Drago s'avança entre les hautes étagères et finit par trouver sa prisonnière assise à une table dans une des sections nouvellement installées, plongée dans la lecture d'un gros ouvrage. Elle ne l'avait visiblement pas entendu approcher, et il ne signala pas tout de suite sa présence, prenant le temps de l'observer à son insu. Il n'y avait pas de doute qu'elle mettait du cœur à l'ouvrage, et il devait admettre que c'était une chose qui l'avait toujours étonné : quelle que soit la situation, Hermione Granger travaillait avec une application et un perfectionnisme remarquables. Bien sûr, cela avait aussi de quoi l'inquiéter, puisqu'il savait que cette qualité pouvait se retourner contre lui, mais il avait confiance au pacte qui la soumettait à sa volonté. Elle ne parviendrait pas à le briser. A sa connaissance, personne n'avait jamais réussi à s'en sortir vivant.

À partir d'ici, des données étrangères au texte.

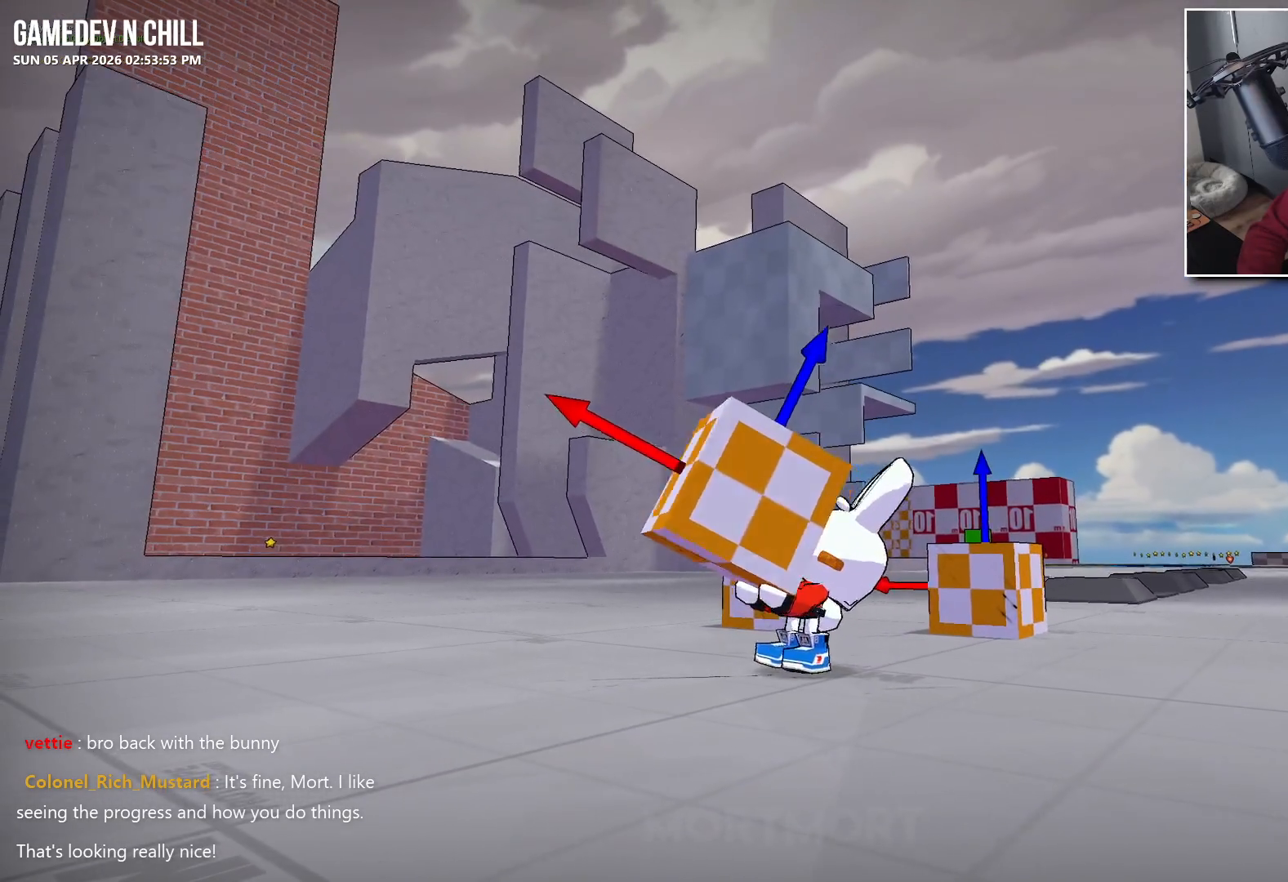
{"buttons": [], "left_stick": "center", "right_stick": "center", "events": [[17, "left_stick", "left"], [100, "left_stick", "center"]]}
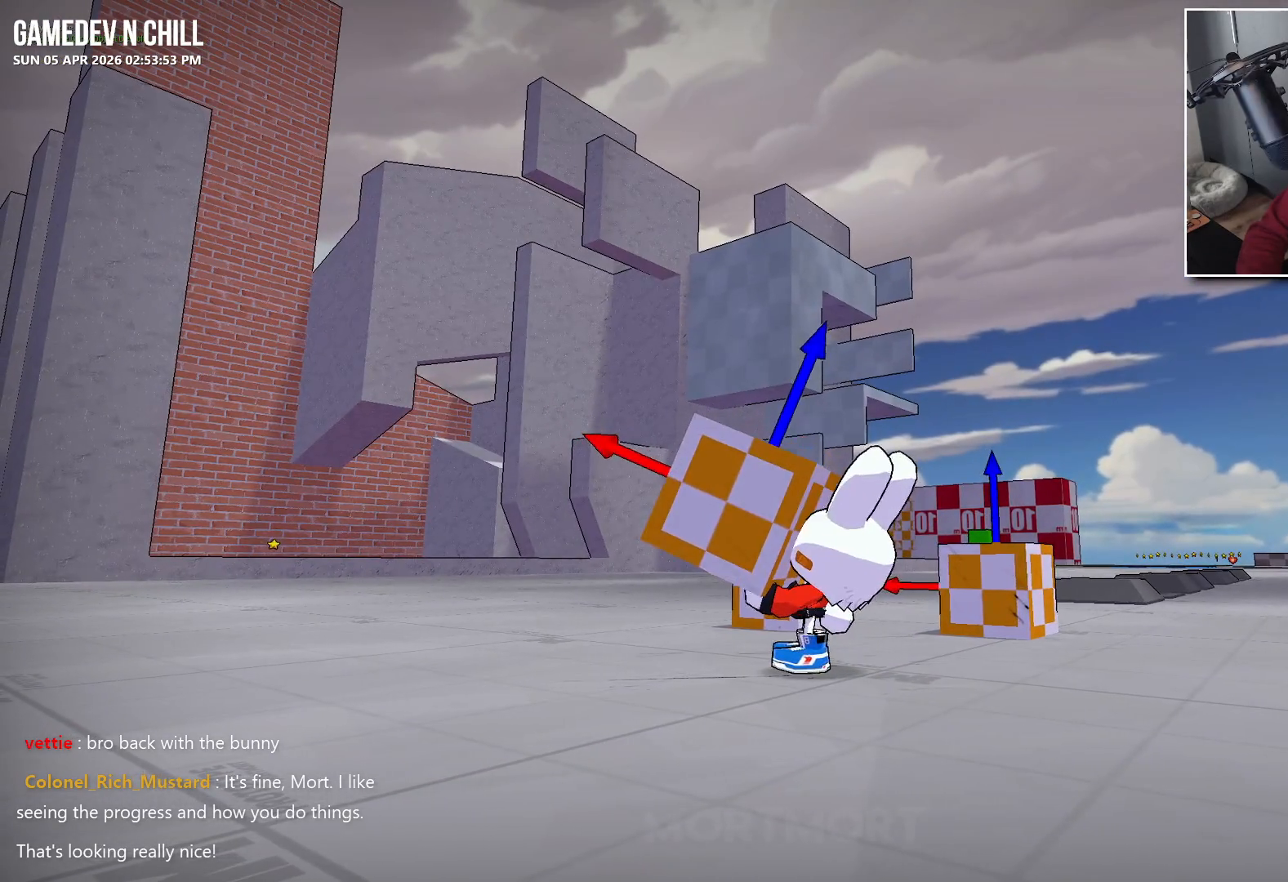
{"buttons": [], "left_stick": "right", "right_stick": "center", "events": [[350, "left_stick", "right"]]}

Il remarqua qu'elle portait cette fois une robe rouge sombre, et il ne put s'empêcher de se dire qu'elle lui allait vraiment. Etonnant comme une simple tenue distinguée pouvait donner à n'importe qui l'air d'une dame… Sans qu'il sache pourquoi, l'image de Luna Lovegood en robe de soirée s'imposa à son esprit, et il fut contraint de modifier quelque peu sa pensée précédente. Pas à n'importe qui. Il fallait quand même avoir un minimum de classe naturelle.
Drago faillit se gifler quand il réalisa ce qu'il venait de penser. Il avait insinué que Granger avait de la classe ? Il devrait faire attention, ou il finirait par la considérer presque comme son égale. Totalement impensable. Mais il n'eut aucun mal à se sortir cette idée farfelue de la tête ; il lui suffit de remonter ses yeux un peu plus haut et de fixer sa chevelure plus broussailleuse que jamais.
- Sais-tu, Granger, que quand on n'a rien, il est très mal venu de refuser les cadeaux ? lança-t-il avec sarcasme.
Elle releva vivement la tête vers lui et l'expression de son visage le fit jubiler intérieurement. Rien de tel pour se changer les idées après une matinée aussi tendue. Elle sembla lutter avec elle-même, puis parla finalement d'une voix calme.
- Je n'ai pas l'intention de refuser quoi que ce soit, Malefoy. Je ne vois pas de quoi tu parles.
Il haussa un sourcil.
- Je te croyais plus intelligente que ça. Tu as peut-être cru que la bouteille de lotion était pour décorer ? J'aurais pourtant pensé que tu te jetterais dessus, vu à quel point tu en as besoin…
Elle luttait pour maintenir un ton égal mais il n'échappa pas à Drago que son poing se resserrait à faire blanchir ses articulations.
- Eh bien, tu as sûrement dû te tromper dans ce cas. Je n'en ai pas besoin.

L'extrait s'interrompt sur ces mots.